Itu gema percakapan yang masih berbekas sebelum Dad meninggalkan apartemen dan mengejar pesawat terakhir Boston-Atlanta malam ini.
Pukul 10 malam, Janet berusaha memejamkan matanya. Suara bisikan itu mulai terdengar lagi. Awalnya Janet berpikir suara itu hanya desis angin yang berhembus bersama hujan. Namun lama kelamaan desis itu menjadi mirip bisikan, yang terdengar terputus-putus. Bisikan itu seperti barisan kata-kata acak, sesekali Janet merasa bisikan itu sedang memanggilnya.
Janet ingin sekali berteriak mengusir suara-suara itu. Tapi dia tidak ingin bibi Grace berpikir dia sudah gila.

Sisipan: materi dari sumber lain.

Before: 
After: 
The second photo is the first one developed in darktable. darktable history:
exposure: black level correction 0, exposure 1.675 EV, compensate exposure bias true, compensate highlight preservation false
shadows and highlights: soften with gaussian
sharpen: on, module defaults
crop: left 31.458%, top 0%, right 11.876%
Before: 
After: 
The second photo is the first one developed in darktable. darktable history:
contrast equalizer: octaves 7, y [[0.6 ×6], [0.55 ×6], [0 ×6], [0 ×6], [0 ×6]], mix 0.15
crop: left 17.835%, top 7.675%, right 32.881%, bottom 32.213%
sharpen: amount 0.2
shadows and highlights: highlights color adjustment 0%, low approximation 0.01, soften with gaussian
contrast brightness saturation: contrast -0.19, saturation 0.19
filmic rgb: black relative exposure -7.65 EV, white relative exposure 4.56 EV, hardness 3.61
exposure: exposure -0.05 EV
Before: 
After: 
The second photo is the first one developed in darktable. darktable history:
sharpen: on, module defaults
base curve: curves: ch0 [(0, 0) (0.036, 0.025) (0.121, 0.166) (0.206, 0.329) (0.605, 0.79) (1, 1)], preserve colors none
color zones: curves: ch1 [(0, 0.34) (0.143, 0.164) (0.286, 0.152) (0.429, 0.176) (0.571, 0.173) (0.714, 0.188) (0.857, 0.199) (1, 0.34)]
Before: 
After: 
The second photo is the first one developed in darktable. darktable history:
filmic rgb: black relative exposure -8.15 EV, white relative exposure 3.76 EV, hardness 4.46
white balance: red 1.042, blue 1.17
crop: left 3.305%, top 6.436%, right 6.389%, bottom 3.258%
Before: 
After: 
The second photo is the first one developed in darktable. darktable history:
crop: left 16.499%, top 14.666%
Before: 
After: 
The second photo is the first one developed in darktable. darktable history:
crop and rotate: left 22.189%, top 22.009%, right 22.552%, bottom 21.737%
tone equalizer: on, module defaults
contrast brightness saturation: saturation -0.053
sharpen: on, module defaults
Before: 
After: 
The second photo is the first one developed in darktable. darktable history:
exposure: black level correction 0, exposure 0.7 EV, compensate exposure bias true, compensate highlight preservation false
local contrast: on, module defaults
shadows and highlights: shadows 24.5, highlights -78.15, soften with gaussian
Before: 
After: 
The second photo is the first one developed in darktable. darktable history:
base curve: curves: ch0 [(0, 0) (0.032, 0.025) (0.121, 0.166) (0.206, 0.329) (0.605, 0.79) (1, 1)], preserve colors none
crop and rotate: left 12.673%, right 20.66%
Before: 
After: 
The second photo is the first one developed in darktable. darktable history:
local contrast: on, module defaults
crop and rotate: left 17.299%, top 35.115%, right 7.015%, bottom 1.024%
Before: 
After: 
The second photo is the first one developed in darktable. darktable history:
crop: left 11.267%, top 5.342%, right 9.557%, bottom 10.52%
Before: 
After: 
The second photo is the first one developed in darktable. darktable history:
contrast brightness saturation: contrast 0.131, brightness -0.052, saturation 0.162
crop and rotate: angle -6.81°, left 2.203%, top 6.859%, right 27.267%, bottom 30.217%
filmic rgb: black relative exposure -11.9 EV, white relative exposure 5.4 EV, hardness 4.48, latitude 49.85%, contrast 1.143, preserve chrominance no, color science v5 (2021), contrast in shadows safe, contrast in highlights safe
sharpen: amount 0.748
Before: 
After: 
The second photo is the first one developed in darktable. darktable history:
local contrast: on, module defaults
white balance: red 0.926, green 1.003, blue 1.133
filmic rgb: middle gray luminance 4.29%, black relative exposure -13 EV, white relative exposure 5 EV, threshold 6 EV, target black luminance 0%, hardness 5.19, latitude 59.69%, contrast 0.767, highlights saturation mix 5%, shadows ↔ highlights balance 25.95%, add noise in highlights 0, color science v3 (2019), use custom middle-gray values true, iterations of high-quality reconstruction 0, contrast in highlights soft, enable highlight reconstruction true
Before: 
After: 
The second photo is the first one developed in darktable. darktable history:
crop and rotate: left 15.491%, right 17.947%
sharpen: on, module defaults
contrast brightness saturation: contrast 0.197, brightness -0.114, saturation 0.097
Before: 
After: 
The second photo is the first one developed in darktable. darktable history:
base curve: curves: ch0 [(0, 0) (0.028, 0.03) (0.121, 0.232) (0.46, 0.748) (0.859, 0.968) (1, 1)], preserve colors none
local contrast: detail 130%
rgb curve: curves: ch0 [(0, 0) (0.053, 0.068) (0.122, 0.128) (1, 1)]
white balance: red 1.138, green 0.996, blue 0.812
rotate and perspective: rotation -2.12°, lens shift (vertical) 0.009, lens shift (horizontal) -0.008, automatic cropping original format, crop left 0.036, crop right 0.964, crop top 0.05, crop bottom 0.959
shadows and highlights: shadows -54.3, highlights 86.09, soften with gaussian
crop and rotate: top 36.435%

“Atau jangan-jangan aku sudah gila?” batin Janet.
“Aku belum gila. Aku memang hanya terlalu memikirkan ibu…,”
“Mungkin aku hampir gila…,”
Lalu seiring suara hujan yang mereda, suara bisikan itu tiba-tiba lenyap. Malam jadi benar-benar senyap.
Lalu tiba-tiba terdengar suara teriakan histeris mirip suara bibi Grace dan suara seseorang jatuh ke lantai dengan deras. Suara itu begitu dekat. Janet merasa suara itu datang dari luar kamarnya.
Suasana kembali hening. Jantungnya berdegup lebih kencang.
Apa yang sedang terjadi? Apa dia juga baru saja berhalusinasi?
Janet pun berjingkat menuju ke pintu kamarnya lalu menempelkan telinganya ke situ. Tak ada suara apapun di luar sana. Dia perlahan-lahan membuka kenop pintu untuk melihat keadaan di luar. Jantungnya hampir copot saat seseorang menghentak keras pintu tersebut dari luar sehingga Janet kehilangan keseimbangan dan terjatuh.